A lot of focus on Lakehouse in ancillary meetings were encouraging and augurs well for data democratization on a single linear stack versus fragmenting data across data warehouses and data lakes. The Redash acquisition will provide another option for large scale enterprises for easy-to-use dashboarding and visualization capabilities on these curated data lake. Hope to see more public announcements on that topic.
- Building Data Quality Audit Framework using Delta Lake at Cerner
- A Thorough Comparison of Delta Lake, Iceberg and Hudi
- Automatic Forecasting using Prophet, Databricks, Delta Lake and MLflow
- Machine Learning Data Lineage with MLflow and Delta Lake
- Patterns and Operational Insights from the First Users of Delta Lake
More announcements around the MLflow model serving aspects with Model Registry (announced in April) that lets data scientists track model lifecycle across versions such as Staging, Production, or Archived. With MLflow in the Linux Foundation, it helps evangelizing it to a larger audience with a vendor-independent non-profit managing this project.
- Autologging : Enables automatic logging of Spark datasource information at read-time, without the need for explicit log statements. mlflow.spark.autolog() will enable auto logging for spark data sources if you provide the relevant data and versions using Delta Lake so the managed Databricks implementation definitely looks slicker with the UI. Implementation would be as easy as attaching a ml-flow spark JARS and then call
mlflow.spark.autolog. More significantly, enables the cloning of models.
- On Azure – the updated
mlflow.azureml.deployAPI for deploying MLflow models to AzureML. This now uses the up-to-date Model.package() and Model.deploy() APIs.
- Model schemas for input and out schemas, custom metadata tags for tracking which means more metadata to track which is great.

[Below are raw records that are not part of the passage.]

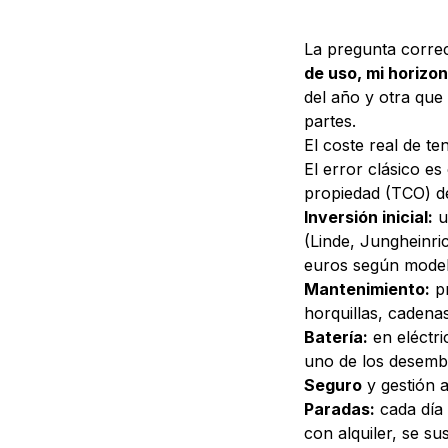
La pregunta correc
de uso, mi horizo
del año y otra qu
partes.
El coste real de te
El error clásico es
propiedad (TCO) d
Inversión inicial:
u
(Linde, Jungheinric
euros según model
Mantenimiento:
pr
horquillas, cadena
Batería:
en eléctri
uno de los desemb
Seguro
y gestión a
Paradas:
cada día 
con alquiler, se su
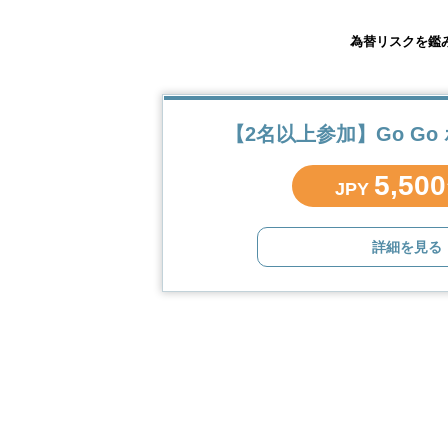
為替リスクを鑑
【2名以上参加】Go Go
5,50
JPY
詳細を見る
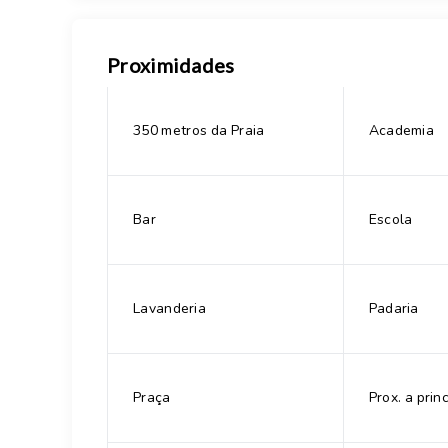
Proximidades
350 metros da Praia
Academia
Bar
Escola
Lavanderia
Padaria
Praça
Prox. a prin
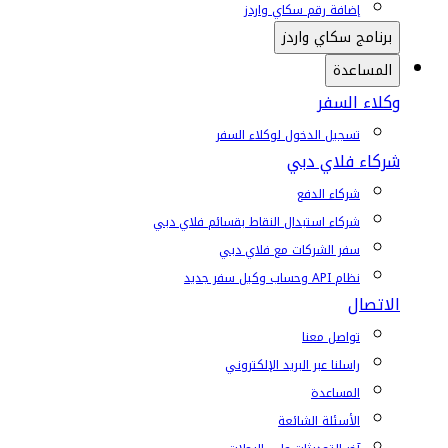
إضافة رقم سكاي واردز
برنامج سكاي واردز
المساعدة
وكلاء السفر
تسجيل الدخول لوكلاء السفر
شركاء فلاي دبي
شركاء الدفع
شركاء استبدال النقاط بقسائم فلاي دبي
سفر الشركات مع فلاي دبي
نظام API وحساب وكيل سفر جديد
الاتصال
تواصل معنا
راسلنا عبر البريد الإلكتروني
المساعدة
الأسئلة الشائعة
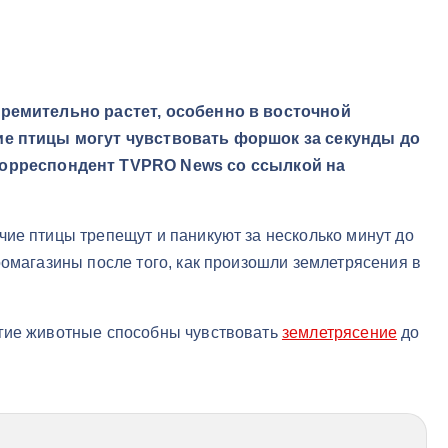
стремительно растет, особенно в восточной
кие птицы могут чувствовать форшок за секунды до
 корреспондент TVPRO News со ссылкой на
чие птицы трепещут и паникуют за несколько минут до
оомагазины после того, как произошли землетрясения в
огие животные способны чувствовать
землетрясение
до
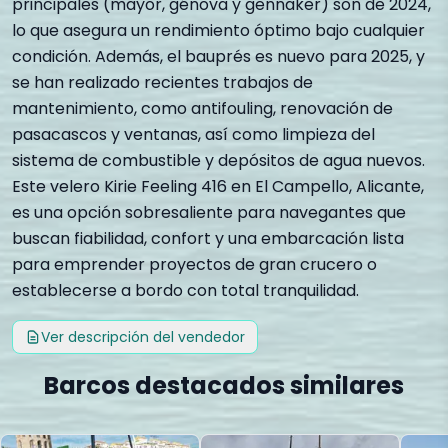
principales (mayor, génova y gennaker) son de 2024,
lo que asegura un rendimiento óptimo bajo cualquier
condición. Además, el bauprés es nuevo para 2025, y
se han realizado recientes trabajos de
mantenimiento, como antifouling, renovación de
pasacascos y ventanas, así como limpieza del
sistema de combustible y depósitos de agua nuevos.
Este velero Kirie Feeling 416 en El Campello, Alicante,
es una opción sobresaliente para navegantes que
buscan fiabilidad, confort y una embarcación lista
para emprender proyectos de gran crucero o
establecerse a bordo con total tranquilidad.
Ver descripción del vendedor
Barcos destacados similares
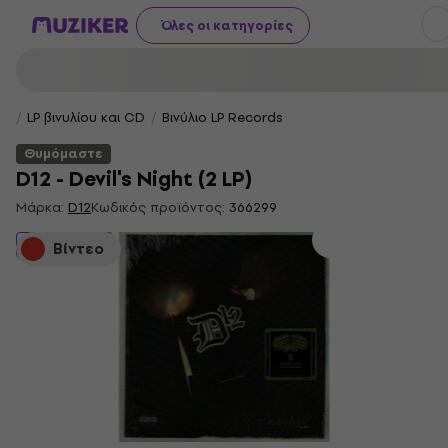
Όλες οι κατηγορίες
LP βινυλίου και CD
Βινύλιο LP Records
Θυμόμαστε
D12 - Devil's Night (2 LP)
Μάρκα:
D12
Κωδικός προϊόντος:
366299
Θυμόμαστε
Βίντεο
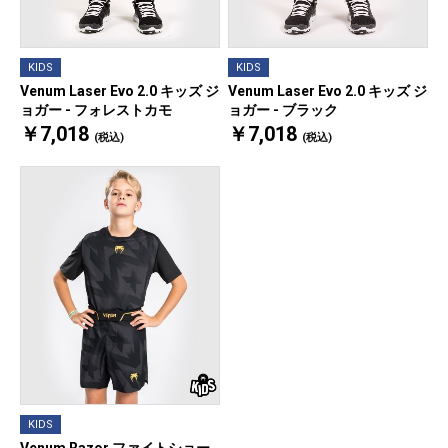
KIDS
KIDS
Venum Laser Evo 2.0 キッズ ジ
Venum Laser Evo 2.0 キッズ ジ
ョガー - フォレストカモ
ョガー - ブラック
￥7,018
￥7,018
(税込)
(税込)
KIDS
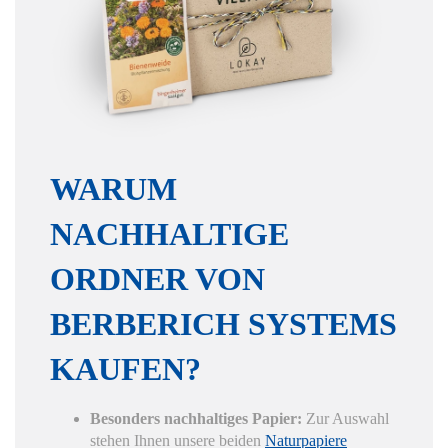
Hier finden Sie eine Übersicht über alle
verwendeten Cookies. Sie können Ihre
Zustimmung geben oder sich weitere
Informationen anzeigen lassen.
WARUM
Essenziell
Statistiken
NACHHALTIGE
Funktionell
Externe Medien
ORDNER VON
Alle Cookies akzeptieren
BERBERICH SYSTEMS
Auswahl bestätigen
KAUFEN?
Privatsphäre-Einstellungen
Datenschutz
Besonders nachhaltiges Papier:
Zur Auswahl
Details einblenden
stehen Ihnen unsere beiden
Naturpapiere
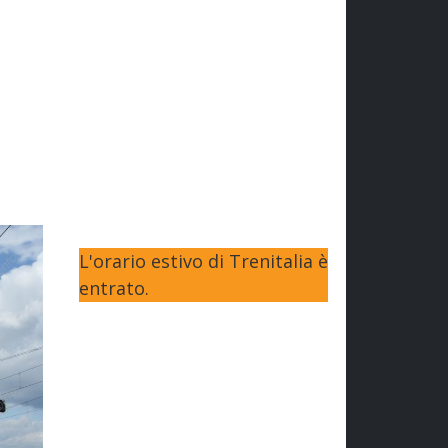
L'orario estivo di Trenitalia è
entrato.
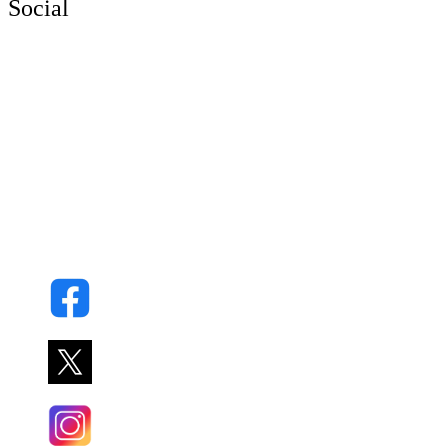
Social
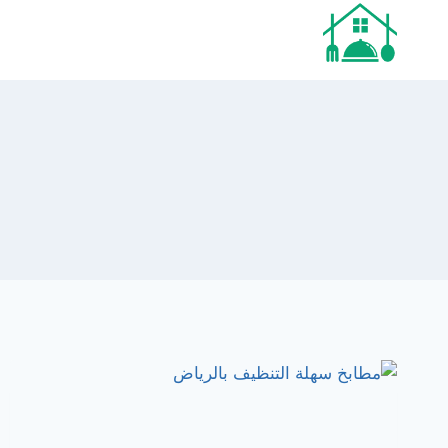
لتجاوز
لى
لمحتوى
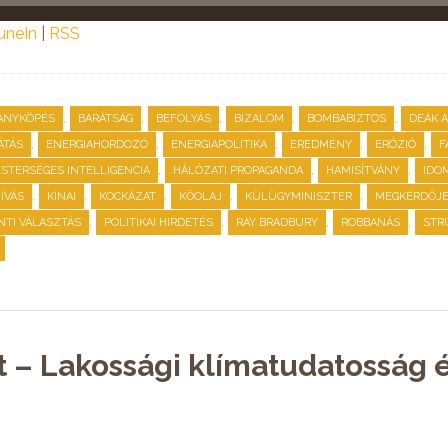
uneIn
|
RSS
,
,
,
,
,
ANYKÖPÉS
BARÁTSÁG
BEFOLYÁS
BIZALOM
BOMBABIZTOS
DEÁK 
,
,
,
,
,
ÁTÁS
ENERGIAHORDOZÓ
ENERGIAPOLITIKA
EREDMÉNY
ERÓZIÓ
F
,
,
,
STERSÉGES INTELLIGENCIA
HÁLÓZATI PROPAGANDA
HAMISÍTVÁNY
IDO
,
,
,
,
,
HÍVÁS
KÍNAI
KOCKÁZAT
KŐOLAJ
KÜLÜGYMINISZTER
MEGKÉRDŐJ
,
,
,
,
TI VÁLASZTÁS
POLITIKAI HIRDETÉS
RAY BRADBURY
ROBBANÁS
STR
t – Lakossági klímatudatosság 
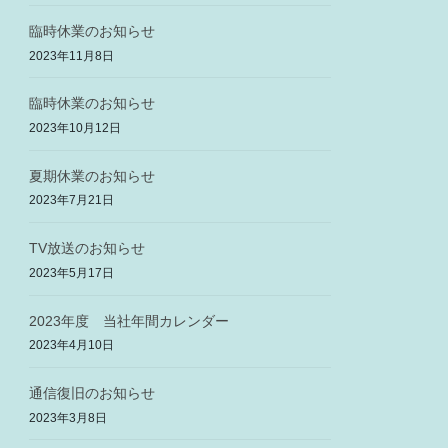
臨時休業のお知らせ
2023年11月8日
臨時休業のお知らせ
2023年10月12日
夏期休業のお知らせ
2023年7月21日
TV放送のお知らせ
2023年5月17日
2023年度 当社年間カレンダー
2023年4月10日
通信復旧のお知らせ
2023年3月8日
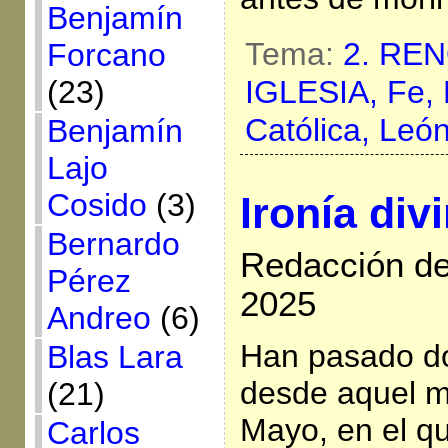
Benjamín
Tema:
2. RE
Forcano
(23)
IGLESIA,
Fe,
Católica,
León
Benjamín
Lajo
Cosido
(3)
Ironía div
Bernardo
Redacción de
Pérez
2025
Andreo
(6)
Han pasado d
Blas Lara
desde aquel m
(21)
Mayo, en el q
Carlos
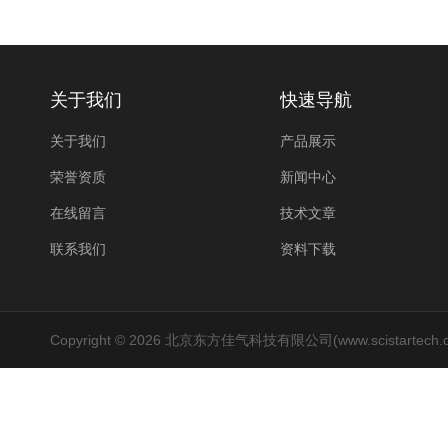
关于我们
快速导航
关于我们
产品展示
荣誉资质
新闻中心
在线留言
技术文章
联系我们
资料下载
Copyright © 2026 北京东方佳气科技有限公司(www.scistartech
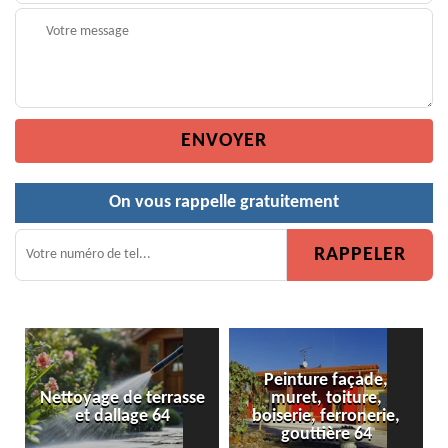
On vous rappelle gratuitement
Peinture façade,
 de terrasse
muret, toiture,
Peinture de clô
llage 64
boiserie, ferronerie,
gouttière 64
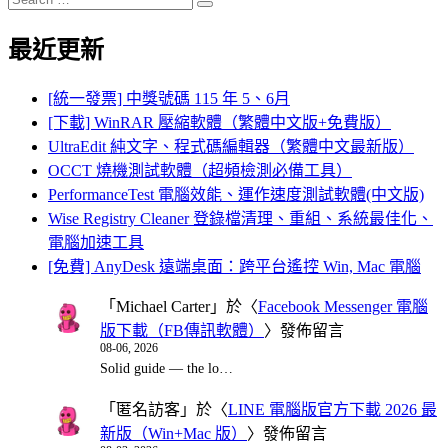
Search
for:
最近更新
[統一發票] 中獎號碼 115 年 5、6月
[下載] WinRAR 壓縮軟體（繁體中文版+免費版）
UltraEdit 純文字、程式碼編輯器（繁體中文最新版）
OCCT 燒機測試軟體（超頻檢測必備工具）
PerformanceTest 電腦效能、運作速度測試軟體(中文版)
Wise Registry Cleaner 登錄檔清理、重組、系統最佳化、
電腦加速工具
[免費] AnyDesk 遠端桌面：跨平台遙控 Win, Mac 電腦
「
Michael Carter
」於〈
Facebook Messenger 電腦
版下載（FB傳訊軟體）
〉發佈留言
08-06, 2026
Solid guide — the lo…
「
匿名訪客
」於〈
LINE 電腦版官方下載 2026 最
新版（Win+Mac 版）
〉發佈留言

- Model Serving : Ability to deploy models via a rest endpoint on Hosted ML Flow which is great. Would have loved to see more turnkey methods to deploy to an agnostic deployment endpoint say, a managed Kubernetes service – the current implementation is for databricks clusters from what I noticed.
- Lots of cool UI fixes including highlighting different parameter values when comparing runs, UI plot updates with scaling to thousands of points.
- Advertising Fraud Detection at Scale at T-Mobile
- Generative Hyperloop Design: Managing Massively Scaled Simulations Focused on Quick-Insight Analytics and Demand Modelling
- The Killer Feature Store: Orchestrating Spark ML Pipelines and MLflow for Production
- Productionizing Machine Learning Pipelines with Databricks and Azure ML
- Children Safety Retrieval (CENSER) System for Retrieval of Kidnapped Children from Brothels in India – A thought provoking talk on a real application of Image recognition for societal change
Looking forward to trying out the new MLflow features which will go on public preview later in July.